Patricia Lockwood’s long poem “Rape Joke,” published yesterday by Mark Bibbins at The Awl, received more than 10,000 Facebook “likes” within hours of being posted, according to a report in The Guardian. In The Guardian and all over social media, readers have been analyzing the deceptively accessible poem.
Prachi Gupta at Salon says the poem is strong enough to “end the rape joke debate.”
The poem’s popularity is also suggestive of serious crossover appeal; the Guardian raves, “If this is poetry, who wouldn’t want to read it more often?”
It should be noted that The Awl's Choire Sicha published a video of comedian Ever Mainard’s routine about “rape jokes that are hilarious” on July 13. The post references Kate Harding’s recent blog post “15 Rape Jokes That Work.”
The Guardian wrote at length about Lockwood's poem:
Much as she wants to be able to take what happened seriously and face the horror of it, she also recognises the power of humour.
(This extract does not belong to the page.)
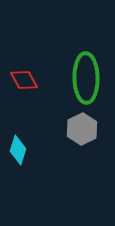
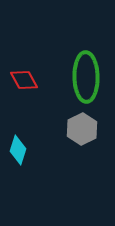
green ellipse: moved 1 px up
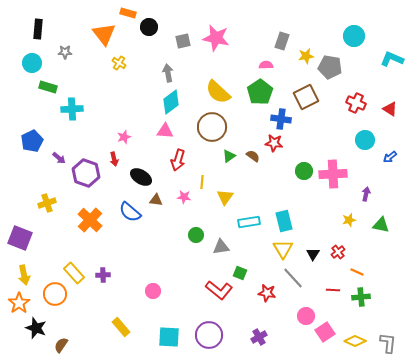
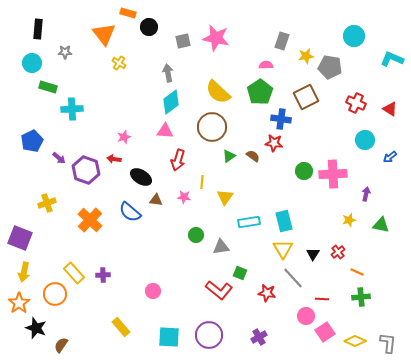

But you can't get to humour until you go through the pain first. This is why it take us a long time to get to the Pet Sounds bit at the end.
This is great tragi-comedy. Imagine if someone raped you and afterwards apologised and gave you a copy of Pet Sounds. Lockwood has the guts to joke that this in itself is possibly even worse than being raped. Again: clever. The deceit and betrayal represented by the act of rape are what is truly hurtful about the act. Throw in an unwanted Beach Boys album? Pure evil.
Lockwood later tweeted: "The real final line of Rape Joke is this. 'You don't ever have to write about it. But if you do, you can write about it any way you want.'" I take that to mean that you can joke about it too. But I wonder if she means that you only get the right to joke about it if it has happened to you?